Get out the microscope, because we’re going through this poem line-by-line.
Lines 1-2
While my hair was still cut straight across my forehead
I played about the front gate, pulling flowers.
- To begin with, we know that this is a letter from a wife to her husband and that her husband is a merchant. (Thanks title! For more on that, check out "What's Up With the Title?".)
- We can guess that the detail about having hair cut straight across her forehead implies that she's writing about herself as a child (perhaps at the mercy of a less-than-stylish young haircut, like those awful bowl cuts).
- Additional details about her childhood include the memory of a specific event when she was pulling flowers out by the front gate where she lived.
- Notice how the flowers seem reluctant to being picked. They aren't plucked, or picked even. They're "pull[ed]" from the ground, which sounds like they may have been reluctant to go.
Lines 3-4
You came by on bamboo stilts, playing horse,
You walked about my seat, playing with blue plums.

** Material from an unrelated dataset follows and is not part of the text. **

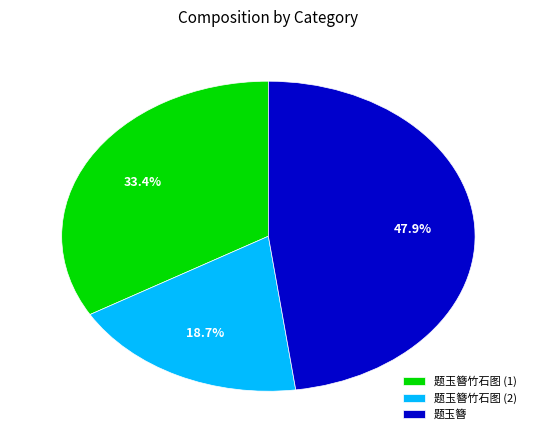

Is there a majority slice in this chart?

No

- The speaker recalls when this boy (who we guess now to be her husband and the addressee of the letter) came by on stilts.
- Apparently it caught her attention, because he was playing about and maybe even juggling some plums. Yeah, we'd notice that, too.
- Also, notice the two different uses of "playing."
- The first "playing" suggests that the boy (now husband) pretended to be (or to ride) a horse, while the second playing suggests something like juggling.
- Also, we have two possible ways to read the word "seat." One could be, in the literal sense, a chair in which the girl sat. Another way to read it is as a synecdoche, a technique where a part of something (like the place where a person sits) is used to mean the whole of something (like the girl's house).
Lines 5-6
And we went on living in the village of Chokan:
Two small people, without dislike or suspicion.
- We guess that these two didn't really have much contact after that encounter—at least for some time.
- They "went on living," which suggests that time passed as they pursued their separate lives in a village.
- (Geography note: Here the village is called Chokan, but this is a version of the Japanese name for the town of Ch'ang-kan, a suburb of Nanking. The town names are the result of Pound looking at Japanese translations of the original Chinese poem.)
- The wife refers to herself and to her now-husband as "two small people," as though they didn't think of themselves as children at the time but, rather, maturing adults.
- Still, they're not to adulthood quite yet. They're innocent in that they don't go about hating on people.